An Art Project From MIT’s Center for Advanced Virtuality Warns How Easily Deepfake Technology Can Be Used to Rewrite History

MIT’s Center for Advanced Virtuality brought Richard Nixon back to life to deliver a somber speech. The results are shockingly believable.

Francesca Panetta and Halsey Burgund, In Event of Moon Disaster (2019). Courtesy of MIT Center for Advanced Virtuality.
Francesca Panetta and Halsey Burgund, In Event of Moon Disaster (2019). Courtesy of MIT Center for Advanced Virtuality.

Fifty years ago the Apollo 11 landing was a success, and Neil Armstrong took that giant leap for mankind on the surface of the moon. But if they had failed, then-President Richard Nixon had an elegy for the astronauts, written by his speechwriter William Safire, at the ready. 

A new art project, In Event of Moon Disaster, by MIT’s Center for Advanced Virtuality supposes that Apollo crashed into the moon, using “deepfake” technology to create an alternate universe in which Nixon actually gives the somber speech. Visitors to International Documentary Film Festival Amsterdam (IDFA) last Friday were able to step into a replica 1960s-era living room, read a fake newspaper, and watch a simulated video of Nixon addressing the American people in the wake of this tragedy that never was.

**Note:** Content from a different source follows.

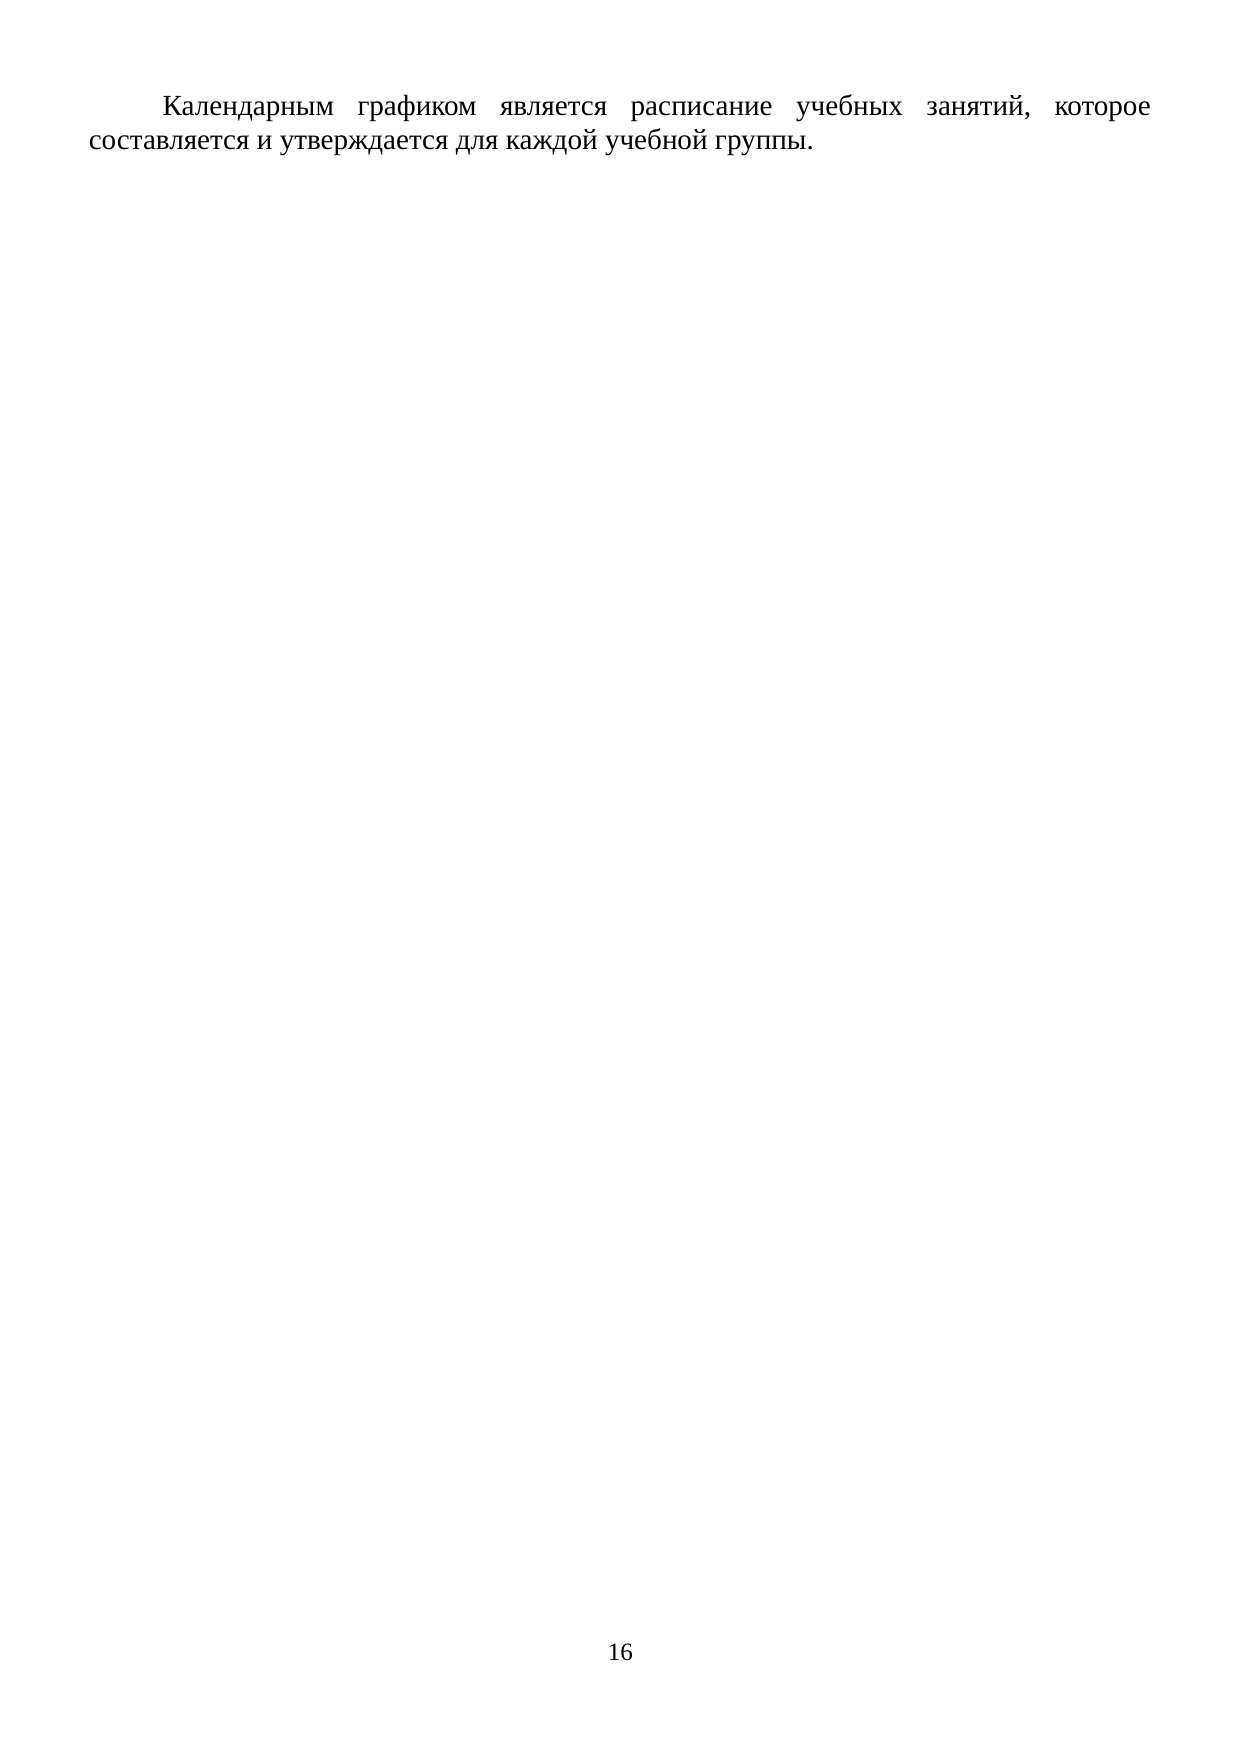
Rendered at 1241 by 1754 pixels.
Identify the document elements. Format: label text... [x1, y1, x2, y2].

text Календарным графиком является расписание учебных занятий, которое составляется и утверждается для каждой учебной группы. [88, 88, 1152, 156]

“The idea was to take the current technology that exists and do as good a job as possible to make something that was very plausible, and do everything we can to make it as real as possible and create all sorts of context….and then point to it and say, ‘Hey, this is not real,’” explains Halsey Burgund, a fellow in the MIT Open Documentary Lab.

Burgund, along with MIT’s new XR Creative Director Francesca Panetta, directed the video, working with Israeli company Canny AI and Ukrainian firm Respeecher to create the vocal effects. They sat with their actor, Louis D. Wheeler, in a studio and recorded him speaking and acting like Nixon for days before handing the recordings off to the deepfake experts. “We had some source material,” says Panetta. “In this case, we used the resignation speech of Richard Nixon.”

 The video itself is believable, which is more than a bit scary. The artists go to great lengths to point out what they’ve done, so people are aware, and perhaps allow them to not be fooled by the deepfakes that will certainly be used for nefarious purposes in the future. But, says Panetta, the fundamental goal of deepfakes–to spread disinformation–has been around far longer than this specific technology.

“The idea is not to be sensationalist about it, and to show that it’s one of the latest techniques of misinformation, but that misinformation and fake news is not a new thing,” she says. “We go to pains to point out all of the various techniques we’ve used in our films–some incredibly traditional, things like speeding up film, reversing film, and very carefully selecting which bits you use to tell a story. These are highly effective, and can be done by almost anyone with a laptop and phone. And so the idea is to give an awareness of what is possible and what those techniques are.”

Halsey Burgund and Francesca Panetta recording actor Louis D. Wheeler as he mimics Nixon's voice patterns.

Halsey Burgund and Francesca Panetta recording actor Louis D. Wheeler as he mimics Nixon’s voice patterns.

And both Burgund and Panetta are quick to point out that the Nixon artwork attempts to eschew politics in favor of a neutral learning experience. “We were thinking about the anniversary of the moon [landing],” Panetta says, “and we were thinking about the idea of rewriting history and historical truths.”